• YOUR GOAL: Could you render every line of the material below as a JSON list of strings, one string per line, skipping blank lines and leaving the pictures out?

• THE DATA:
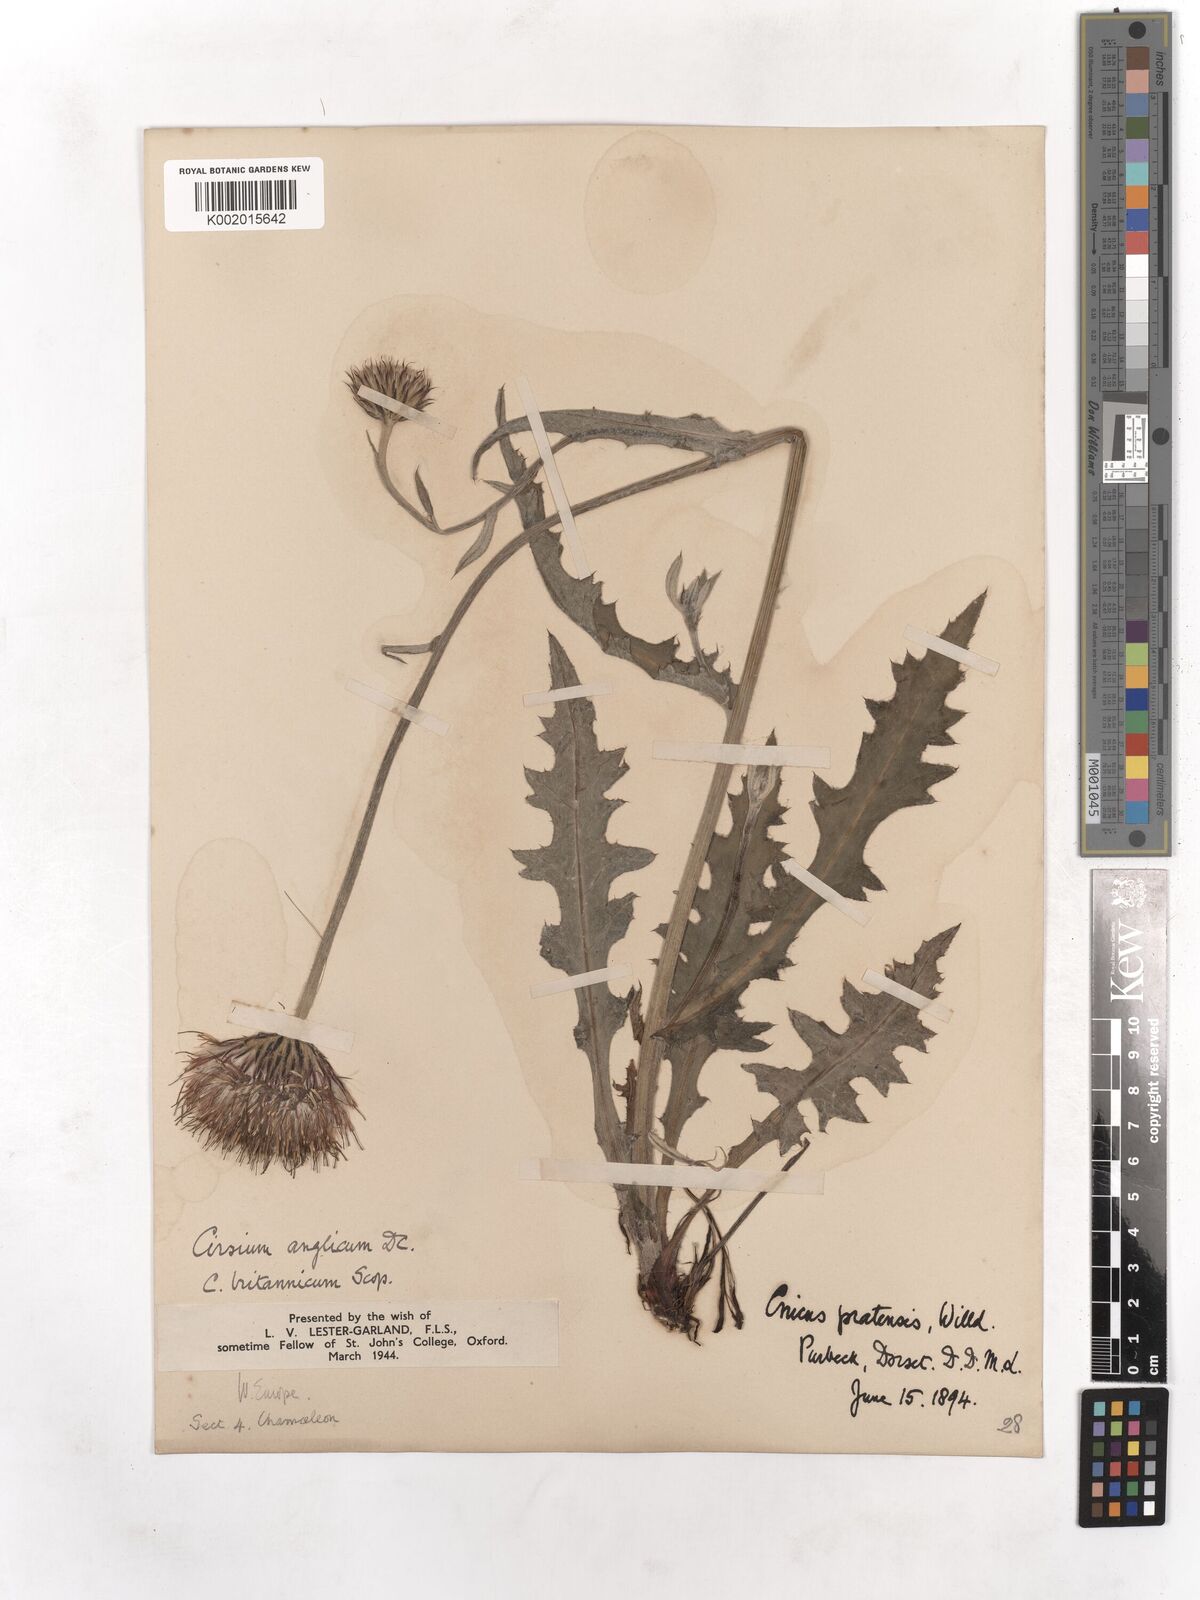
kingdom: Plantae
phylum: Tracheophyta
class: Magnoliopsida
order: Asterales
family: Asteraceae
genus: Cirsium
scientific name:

• THE OUTPUT:
[
  "kingdom: Plantae",
  "phylum: Tracheophyta",
  "class: Magnoliopsida",
  "order: Asterales",
  "family: Asteraceae",
  "genus: Cirsium",
  "scientific name:"
]